YOUR TASK
Reproduce word for word every line of the listing from its first line through the line that contains "для цього стали", inclusive.

[Stored data entries]
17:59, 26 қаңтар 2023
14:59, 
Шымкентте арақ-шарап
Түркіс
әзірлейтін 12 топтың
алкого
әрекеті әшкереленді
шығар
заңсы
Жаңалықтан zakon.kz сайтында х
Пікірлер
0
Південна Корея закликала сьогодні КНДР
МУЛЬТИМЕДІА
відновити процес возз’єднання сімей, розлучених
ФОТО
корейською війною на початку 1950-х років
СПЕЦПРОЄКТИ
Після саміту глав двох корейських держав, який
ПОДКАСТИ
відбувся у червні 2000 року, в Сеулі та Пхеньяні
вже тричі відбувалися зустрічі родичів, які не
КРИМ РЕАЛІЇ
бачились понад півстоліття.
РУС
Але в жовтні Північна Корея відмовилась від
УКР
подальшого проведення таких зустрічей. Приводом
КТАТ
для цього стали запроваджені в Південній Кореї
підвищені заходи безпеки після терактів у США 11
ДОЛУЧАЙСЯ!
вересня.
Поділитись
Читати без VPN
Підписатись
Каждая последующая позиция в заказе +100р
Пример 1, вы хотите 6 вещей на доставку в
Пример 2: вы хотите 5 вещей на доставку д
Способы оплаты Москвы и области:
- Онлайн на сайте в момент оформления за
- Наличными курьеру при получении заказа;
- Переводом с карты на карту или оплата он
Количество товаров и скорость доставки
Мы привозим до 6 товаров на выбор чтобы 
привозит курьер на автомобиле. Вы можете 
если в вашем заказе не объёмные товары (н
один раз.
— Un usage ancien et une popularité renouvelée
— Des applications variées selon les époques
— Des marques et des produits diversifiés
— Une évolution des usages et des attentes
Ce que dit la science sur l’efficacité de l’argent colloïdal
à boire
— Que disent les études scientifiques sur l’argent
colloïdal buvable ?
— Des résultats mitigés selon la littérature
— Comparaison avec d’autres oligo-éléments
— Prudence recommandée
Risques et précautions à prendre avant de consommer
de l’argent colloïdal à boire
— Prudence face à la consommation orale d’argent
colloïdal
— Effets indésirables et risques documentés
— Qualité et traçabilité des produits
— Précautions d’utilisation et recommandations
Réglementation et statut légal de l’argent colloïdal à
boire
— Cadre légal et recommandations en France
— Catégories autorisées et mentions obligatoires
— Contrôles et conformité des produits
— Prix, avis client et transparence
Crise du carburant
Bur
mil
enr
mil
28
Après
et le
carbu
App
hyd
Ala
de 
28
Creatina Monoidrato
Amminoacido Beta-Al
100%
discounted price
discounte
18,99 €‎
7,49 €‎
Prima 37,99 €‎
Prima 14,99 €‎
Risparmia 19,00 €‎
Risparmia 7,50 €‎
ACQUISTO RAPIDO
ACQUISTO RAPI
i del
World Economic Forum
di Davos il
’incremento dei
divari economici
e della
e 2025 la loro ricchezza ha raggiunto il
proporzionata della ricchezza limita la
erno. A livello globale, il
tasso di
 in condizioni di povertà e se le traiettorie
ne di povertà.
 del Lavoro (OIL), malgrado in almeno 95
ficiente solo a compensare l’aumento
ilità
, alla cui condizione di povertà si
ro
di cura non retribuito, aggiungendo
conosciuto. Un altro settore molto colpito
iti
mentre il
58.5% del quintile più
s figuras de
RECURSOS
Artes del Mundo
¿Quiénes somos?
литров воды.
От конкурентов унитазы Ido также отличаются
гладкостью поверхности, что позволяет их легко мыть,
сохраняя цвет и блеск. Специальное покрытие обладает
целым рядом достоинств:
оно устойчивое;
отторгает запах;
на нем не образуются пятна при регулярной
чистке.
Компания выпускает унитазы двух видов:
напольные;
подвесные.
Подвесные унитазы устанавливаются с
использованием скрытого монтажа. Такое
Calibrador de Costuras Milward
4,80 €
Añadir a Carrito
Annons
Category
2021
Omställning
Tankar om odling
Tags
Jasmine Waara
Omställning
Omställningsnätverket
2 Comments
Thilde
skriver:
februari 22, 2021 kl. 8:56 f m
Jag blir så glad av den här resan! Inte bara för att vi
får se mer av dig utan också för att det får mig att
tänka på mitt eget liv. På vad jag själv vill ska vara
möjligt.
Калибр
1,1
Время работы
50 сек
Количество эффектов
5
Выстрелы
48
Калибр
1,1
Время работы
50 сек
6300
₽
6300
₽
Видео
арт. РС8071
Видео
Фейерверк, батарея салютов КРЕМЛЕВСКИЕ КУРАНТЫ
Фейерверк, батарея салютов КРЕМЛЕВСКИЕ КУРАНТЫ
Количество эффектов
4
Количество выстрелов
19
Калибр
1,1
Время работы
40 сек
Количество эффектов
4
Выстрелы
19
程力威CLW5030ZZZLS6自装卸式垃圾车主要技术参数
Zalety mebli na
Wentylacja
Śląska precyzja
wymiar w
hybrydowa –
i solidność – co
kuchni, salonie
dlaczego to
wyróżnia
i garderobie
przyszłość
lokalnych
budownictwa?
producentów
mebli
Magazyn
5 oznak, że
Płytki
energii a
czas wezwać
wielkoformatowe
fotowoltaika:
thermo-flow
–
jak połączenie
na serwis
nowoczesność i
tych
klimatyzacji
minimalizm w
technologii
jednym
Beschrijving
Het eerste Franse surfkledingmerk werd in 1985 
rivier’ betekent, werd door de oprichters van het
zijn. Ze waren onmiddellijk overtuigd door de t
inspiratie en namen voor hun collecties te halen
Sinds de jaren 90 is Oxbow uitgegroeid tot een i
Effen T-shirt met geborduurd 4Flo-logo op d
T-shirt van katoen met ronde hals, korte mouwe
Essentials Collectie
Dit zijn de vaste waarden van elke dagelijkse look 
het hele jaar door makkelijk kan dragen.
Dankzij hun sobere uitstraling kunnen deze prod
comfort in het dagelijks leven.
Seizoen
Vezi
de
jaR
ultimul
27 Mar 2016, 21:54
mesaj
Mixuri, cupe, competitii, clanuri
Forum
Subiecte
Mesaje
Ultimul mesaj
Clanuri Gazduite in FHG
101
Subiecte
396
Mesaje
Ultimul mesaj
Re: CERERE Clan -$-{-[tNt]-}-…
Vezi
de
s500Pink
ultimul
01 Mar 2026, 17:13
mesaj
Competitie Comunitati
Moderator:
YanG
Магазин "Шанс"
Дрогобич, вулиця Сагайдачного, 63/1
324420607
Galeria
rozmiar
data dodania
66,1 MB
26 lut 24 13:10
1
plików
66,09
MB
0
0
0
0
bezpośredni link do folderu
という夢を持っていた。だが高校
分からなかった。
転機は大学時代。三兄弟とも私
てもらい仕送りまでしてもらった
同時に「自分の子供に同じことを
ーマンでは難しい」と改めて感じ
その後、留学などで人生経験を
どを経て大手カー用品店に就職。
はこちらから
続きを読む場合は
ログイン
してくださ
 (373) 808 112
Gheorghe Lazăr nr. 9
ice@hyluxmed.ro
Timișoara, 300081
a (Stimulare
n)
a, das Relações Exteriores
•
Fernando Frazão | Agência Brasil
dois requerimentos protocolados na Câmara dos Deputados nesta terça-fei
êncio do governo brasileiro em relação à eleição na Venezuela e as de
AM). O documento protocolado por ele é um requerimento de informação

RESPONSE TO THIS EXERCISE
17:59, 26 қаңтар 2023
14:59, 
Шымкентте арақ-шарап
Түркіс
әзірлейтін 12 топтың
алкого
әрекеті әшкереленді
шығар
заңсы
Жаңалықтан zakon.kz сайтында х
Пікірлер
0
Південна Корея закликала сьогодні КНДР
МУЛЬТИМЕДІА
відновити процес возз’єднання сімей, розлучених
ФОТО
корейською війною на початку 1950-х років
СПЕЦПРОЄКТИ
Після саміту глав двох корейських держав, який
ПОДКАСТИ
відбувся у червні 2000 року, в Сеулі та Пхеньяні
вже тричі відбувалися зустрічі родичів, які не
КРИМ РЕАЛІЇ
бачились понад півстоліття.
РУС
Але в жовтні Північна Корея відмовилась від
УКР
подальшого проведення таких зустрічей. Приводом
КТАТ
для цього стали запроваджені в Південній Кореї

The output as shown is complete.